Text →
You’re reading This Might Resonate, a fortnightly newsletter from me, Emily. If you like this sort of thing, you can subscribe here. If you’re one of the new subscribers this week, welcome!
Thinking
About why I’ve watched Bo Burnham’s Inside special on Netflix four times already this week:
It’s desperate, tender, intimate, funny, sad and sexy, which is how I like my comedy/ performance art
Male vulnerability is intoxicating
Being a physical being with digital personas is deeply strange and we should keep remembering that
The pandemic is a big trauma and we should keep remembering that
I currently find structure intolerable. Inside is a balm, a visual zine that is all themes and mood and vibes and feeling (not narrative)
I’m just about ready to leave escapism behind and welcome in some sense-making from pandemic art
It’s comforting to see millennial anxiety on screen: sandwiched between the generations that ruined everything and the generation that might save us all.
Reading
All the Single Ladies: Unmarried Women and the Rise of an Independent Nation. Everybody by Olivia Laing, which is not as satisfying as Lonely City, but I enjoyed learning about Wilhelm Reich and how his progressive ideas about politics and sex travelled from the 1920s Weimar Republic to the 1960s US civil rights movement.

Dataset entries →
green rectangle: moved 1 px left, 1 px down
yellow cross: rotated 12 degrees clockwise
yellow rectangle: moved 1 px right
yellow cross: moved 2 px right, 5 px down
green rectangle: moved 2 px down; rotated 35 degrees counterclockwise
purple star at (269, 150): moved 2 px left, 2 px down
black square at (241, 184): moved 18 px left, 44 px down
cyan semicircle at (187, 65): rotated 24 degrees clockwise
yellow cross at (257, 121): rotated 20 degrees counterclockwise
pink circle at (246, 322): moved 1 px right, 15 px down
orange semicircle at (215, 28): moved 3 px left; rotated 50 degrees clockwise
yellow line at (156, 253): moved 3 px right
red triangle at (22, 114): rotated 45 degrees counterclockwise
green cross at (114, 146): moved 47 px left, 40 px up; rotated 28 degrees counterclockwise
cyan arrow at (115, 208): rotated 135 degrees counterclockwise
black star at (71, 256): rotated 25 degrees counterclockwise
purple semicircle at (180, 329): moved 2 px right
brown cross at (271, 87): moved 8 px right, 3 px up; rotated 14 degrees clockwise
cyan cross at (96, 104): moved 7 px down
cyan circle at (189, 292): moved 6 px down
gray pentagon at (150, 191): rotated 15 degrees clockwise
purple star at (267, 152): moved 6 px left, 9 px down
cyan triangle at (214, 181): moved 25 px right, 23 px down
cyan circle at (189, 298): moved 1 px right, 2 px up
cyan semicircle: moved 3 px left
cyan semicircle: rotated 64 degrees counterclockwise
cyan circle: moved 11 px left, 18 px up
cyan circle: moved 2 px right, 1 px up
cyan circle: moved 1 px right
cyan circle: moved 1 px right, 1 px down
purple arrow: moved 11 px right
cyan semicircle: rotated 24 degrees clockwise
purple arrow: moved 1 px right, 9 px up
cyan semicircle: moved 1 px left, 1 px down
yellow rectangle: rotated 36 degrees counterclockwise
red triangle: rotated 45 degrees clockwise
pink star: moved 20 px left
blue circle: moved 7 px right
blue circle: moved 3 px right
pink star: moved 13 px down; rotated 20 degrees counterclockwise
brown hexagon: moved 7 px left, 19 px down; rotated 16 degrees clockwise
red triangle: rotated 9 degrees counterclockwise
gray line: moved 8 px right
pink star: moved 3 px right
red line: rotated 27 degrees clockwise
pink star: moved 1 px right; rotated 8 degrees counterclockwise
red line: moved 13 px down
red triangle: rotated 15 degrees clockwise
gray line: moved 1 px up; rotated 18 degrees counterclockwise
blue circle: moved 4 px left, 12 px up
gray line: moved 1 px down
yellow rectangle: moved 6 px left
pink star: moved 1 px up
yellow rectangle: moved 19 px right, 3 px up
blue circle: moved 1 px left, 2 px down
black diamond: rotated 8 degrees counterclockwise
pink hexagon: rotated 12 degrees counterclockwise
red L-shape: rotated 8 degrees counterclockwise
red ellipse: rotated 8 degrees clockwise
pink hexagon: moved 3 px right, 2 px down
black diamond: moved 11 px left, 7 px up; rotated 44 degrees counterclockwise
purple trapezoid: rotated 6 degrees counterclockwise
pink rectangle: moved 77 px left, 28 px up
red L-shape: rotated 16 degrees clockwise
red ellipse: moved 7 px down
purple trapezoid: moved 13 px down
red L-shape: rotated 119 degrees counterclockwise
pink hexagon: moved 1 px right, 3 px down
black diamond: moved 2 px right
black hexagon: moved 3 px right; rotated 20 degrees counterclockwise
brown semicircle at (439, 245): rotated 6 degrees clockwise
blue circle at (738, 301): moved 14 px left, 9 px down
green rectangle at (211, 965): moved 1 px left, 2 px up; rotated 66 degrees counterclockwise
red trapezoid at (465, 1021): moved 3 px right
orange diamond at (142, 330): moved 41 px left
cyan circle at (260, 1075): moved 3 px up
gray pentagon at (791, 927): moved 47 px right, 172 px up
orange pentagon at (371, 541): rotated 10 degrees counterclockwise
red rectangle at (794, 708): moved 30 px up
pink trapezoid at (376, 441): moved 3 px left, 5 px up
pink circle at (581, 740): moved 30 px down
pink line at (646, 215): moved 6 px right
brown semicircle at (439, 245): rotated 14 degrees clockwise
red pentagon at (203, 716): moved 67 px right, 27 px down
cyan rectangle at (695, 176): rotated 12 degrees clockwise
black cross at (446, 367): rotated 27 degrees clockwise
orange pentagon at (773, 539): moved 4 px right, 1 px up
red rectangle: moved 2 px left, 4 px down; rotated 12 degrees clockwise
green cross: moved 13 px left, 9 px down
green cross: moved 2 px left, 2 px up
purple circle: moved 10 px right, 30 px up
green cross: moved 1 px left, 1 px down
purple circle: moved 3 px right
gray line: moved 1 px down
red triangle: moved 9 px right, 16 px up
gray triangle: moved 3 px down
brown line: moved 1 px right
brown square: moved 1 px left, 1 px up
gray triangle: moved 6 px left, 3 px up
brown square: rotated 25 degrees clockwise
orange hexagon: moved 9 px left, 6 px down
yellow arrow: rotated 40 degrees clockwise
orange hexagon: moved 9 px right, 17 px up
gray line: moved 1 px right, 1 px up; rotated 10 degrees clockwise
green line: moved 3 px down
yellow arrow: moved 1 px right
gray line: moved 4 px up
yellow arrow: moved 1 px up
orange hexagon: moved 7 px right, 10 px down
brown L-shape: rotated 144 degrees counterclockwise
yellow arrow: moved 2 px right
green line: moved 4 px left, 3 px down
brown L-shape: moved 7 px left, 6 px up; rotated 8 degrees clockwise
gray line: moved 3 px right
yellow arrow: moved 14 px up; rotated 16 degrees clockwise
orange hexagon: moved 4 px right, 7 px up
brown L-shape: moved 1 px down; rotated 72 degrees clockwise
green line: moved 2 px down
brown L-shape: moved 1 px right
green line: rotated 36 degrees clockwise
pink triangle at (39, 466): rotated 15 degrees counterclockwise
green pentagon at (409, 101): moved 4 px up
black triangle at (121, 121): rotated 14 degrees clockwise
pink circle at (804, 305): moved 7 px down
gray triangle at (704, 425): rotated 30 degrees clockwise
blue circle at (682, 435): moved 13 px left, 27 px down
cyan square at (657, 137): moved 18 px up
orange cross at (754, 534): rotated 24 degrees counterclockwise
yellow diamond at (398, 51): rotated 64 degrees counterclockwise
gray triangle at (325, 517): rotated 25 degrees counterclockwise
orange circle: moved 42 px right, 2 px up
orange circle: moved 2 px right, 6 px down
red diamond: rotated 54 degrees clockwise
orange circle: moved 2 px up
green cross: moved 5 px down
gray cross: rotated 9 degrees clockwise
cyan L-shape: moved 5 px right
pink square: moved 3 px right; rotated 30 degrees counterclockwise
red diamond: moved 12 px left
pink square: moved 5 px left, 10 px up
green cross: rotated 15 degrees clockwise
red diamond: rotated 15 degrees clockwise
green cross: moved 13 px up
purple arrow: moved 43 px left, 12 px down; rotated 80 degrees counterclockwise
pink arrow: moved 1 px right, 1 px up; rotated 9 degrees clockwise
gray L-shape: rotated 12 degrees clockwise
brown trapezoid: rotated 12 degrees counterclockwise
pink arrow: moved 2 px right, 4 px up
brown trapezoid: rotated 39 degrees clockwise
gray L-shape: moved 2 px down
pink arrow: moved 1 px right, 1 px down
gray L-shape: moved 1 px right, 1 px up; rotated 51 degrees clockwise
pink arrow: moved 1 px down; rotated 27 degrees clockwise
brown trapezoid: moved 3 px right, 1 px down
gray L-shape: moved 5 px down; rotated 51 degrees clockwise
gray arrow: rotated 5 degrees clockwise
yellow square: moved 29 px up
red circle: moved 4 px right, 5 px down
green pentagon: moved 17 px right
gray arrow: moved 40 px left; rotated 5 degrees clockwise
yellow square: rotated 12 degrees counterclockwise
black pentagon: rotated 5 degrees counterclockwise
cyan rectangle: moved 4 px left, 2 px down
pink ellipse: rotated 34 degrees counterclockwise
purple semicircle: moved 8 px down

Task description → Can you print, word for word, the part of the newsletter that opens with the words containing "You’re reading This" and closes with "feeling (not narrative)"?

Result for this exercise →
You’re reading This Might Resonate, a fortnightly newsletter from me, Emily. If you like this sort of thing, you can subscribe here. If you’re one of the new subscribers this week, welcome!
Thinking
About why I’ve watched Bo Burnham’s Inside special on Netflix four times already this week:
It’s desperate, tender, intimate, funny, sad and sexy, which is how I like my comedy/ performance art
Male vulnerability is intoxicating
Being a physical being with digital personas is deeply strange and we should keep remembering that
The pandemic is a big trauma and we should keep remembering that
I currently find structure intolerable. Inside is a balm, a visual zine that is all themes and mood and vibes and feeling (not narrative)